Facilidades nas ruas
Prestes a completar 20 anos no Geacar, o cabo André de Faria Morato conhece bem a história de cada um dos meninos e normalmente escuta as mesmas reclamações na rotina de abordagens na Região Centro-Sul da capital. “Eles dizem que não dão certo com os pais e na rua acabam achando amizade, alimentação e roupa, enquanto em casa muitas vezes a situação é precária”, diz o militar. 

Ainda segundo o policial, na rua as crianças e adolescentes também encontram uma liberdade que os atrai bastante, pois fazem o que querem. “Porém, muitas vezes essa sensação de que podem fazer tudo esbarra no Geacar. Temos de recolher garrafas de tíner e outras drogas. E nessa hora é preciso cuidado, pois eles ficam agressivos, logo depois de usarem os entorpecentes e, imediatamente, ficar sem essas substâncias”, afirma Morato. “Por mais que nosso trabalho seja mais humano para tentar amenizar a situação que eles já vivem de violação de direitos, não podemos transigir e precisamos ser enérgicos”, diz o cabo. 

André Morato afirma que há alguns anos a situação nas ruas de Belo Horizonte era bem pior. “Já houve época de termos cerca de 700 meninos nas ruas.
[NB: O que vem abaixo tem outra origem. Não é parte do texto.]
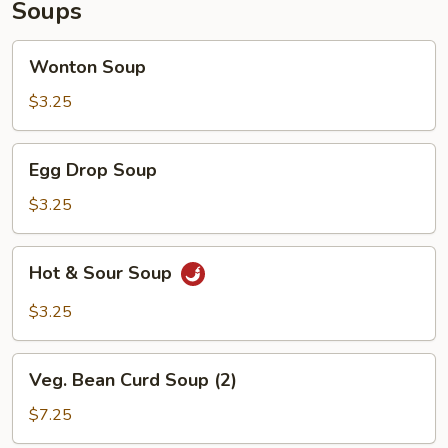
Soups
Wonton
Wonton Soup
Soup
$3.25
Egg
Egg Drop Soup
Drop
Soup
$3.25
Hot
Hot & Sour Soup
&
Sour
$3.25
Soup
Veg.
Veg. Bean Curd Soup (2)
Bean
Curd
$7.25
Soup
Os roubos eram muito comuns nos arrastões. Hoje esse número diminuiu bastante e o mais frequente são os furtos, apesar de ainda ocorrerem arrastões esporádicos”, acrescenta.
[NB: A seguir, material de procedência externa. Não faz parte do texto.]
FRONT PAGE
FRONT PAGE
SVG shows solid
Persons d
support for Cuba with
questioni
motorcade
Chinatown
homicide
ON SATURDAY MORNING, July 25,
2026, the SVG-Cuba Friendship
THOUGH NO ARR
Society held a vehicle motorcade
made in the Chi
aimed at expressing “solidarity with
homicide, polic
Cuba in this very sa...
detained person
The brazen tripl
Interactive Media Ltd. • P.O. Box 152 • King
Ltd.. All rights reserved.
Proteção de maneira integrada

A situação dos cerca de 90 jovens que têm trajetória de rua na Região Centro-Sul de BH, de acordo com estimativa de Secretaria Municipal Adjunta de Assistência Social, é o foco da Promotoria da Infância e Juventude do Ministério Público de Minas Gerais em parceria com a Polícia Militar, Polícia Civil e Prefeitura de BH. De acordo com a promotora Maria de Lourdes Rodrigues Santa Gema, como a área é a que mais concentra os meninos e meninas nas ruas da capital, especialmente a região dos hospitais, ela vai receber atenção especial das autoridades em um projeto integrado de proteção da infância.
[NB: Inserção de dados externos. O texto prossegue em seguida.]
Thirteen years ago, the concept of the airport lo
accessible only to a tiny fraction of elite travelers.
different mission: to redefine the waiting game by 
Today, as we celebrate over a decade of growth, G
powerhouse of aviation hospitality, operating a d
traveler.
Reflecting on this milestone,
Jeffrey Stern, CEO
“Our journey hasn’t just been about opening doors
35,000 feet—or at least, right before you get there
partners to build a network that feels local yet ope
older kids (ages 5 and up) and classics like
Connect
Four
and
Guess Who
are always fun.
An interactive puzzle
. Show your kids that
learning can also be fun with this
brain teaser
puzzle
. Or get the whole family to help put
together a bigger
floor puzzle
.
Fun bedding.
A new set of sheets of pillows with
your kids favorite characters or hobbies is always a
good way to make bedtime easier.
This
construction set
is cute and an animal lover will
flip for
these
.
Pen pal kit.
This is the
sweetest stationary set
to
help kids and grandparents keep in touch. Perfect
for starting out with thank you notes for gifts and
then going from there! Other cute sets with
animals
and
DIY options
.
“A ideia é trabalhar de forma articulada, criando uma rede para tentar reconstituir os vínculos dos jovens com a família no menor tempo possível. Queremos que as ações aconteçam para dar resultados a longo prazo, trabalhando com a família”, diz a promotora. Ainda segundo ela, o MP até pode ajuizar ações para tentar agir nos casos isolados e obrigar o acolhimento, mas a ação compulsória não traria o efeito desejado. “Os meninos não merecem uma ação forçada, pois rapidamente estariam de volta às ruas”, diz a promotora. Ela completa dizendo que uma das ações propostas é a reorganização do sistema das casas de passagem e abrigos da prefeitura.

“As casas de passagem e abrigos precisam de mais capacitação e mais técnicos para atuar com os jovens e estamos aguardando um reordenamento da prefeitura nesse sentido. Já o Centro Especializado de Referência à População de Rua Miguilim (especializado em atendimento a crianças e adolescentes) deveria funcionar 24 horas, pois desenvolve um trabalho excelente para nosso objetivo de renovar as relações entre os moradores de rua que têm menos de 18 anos e suas famílias”, completa a promotora.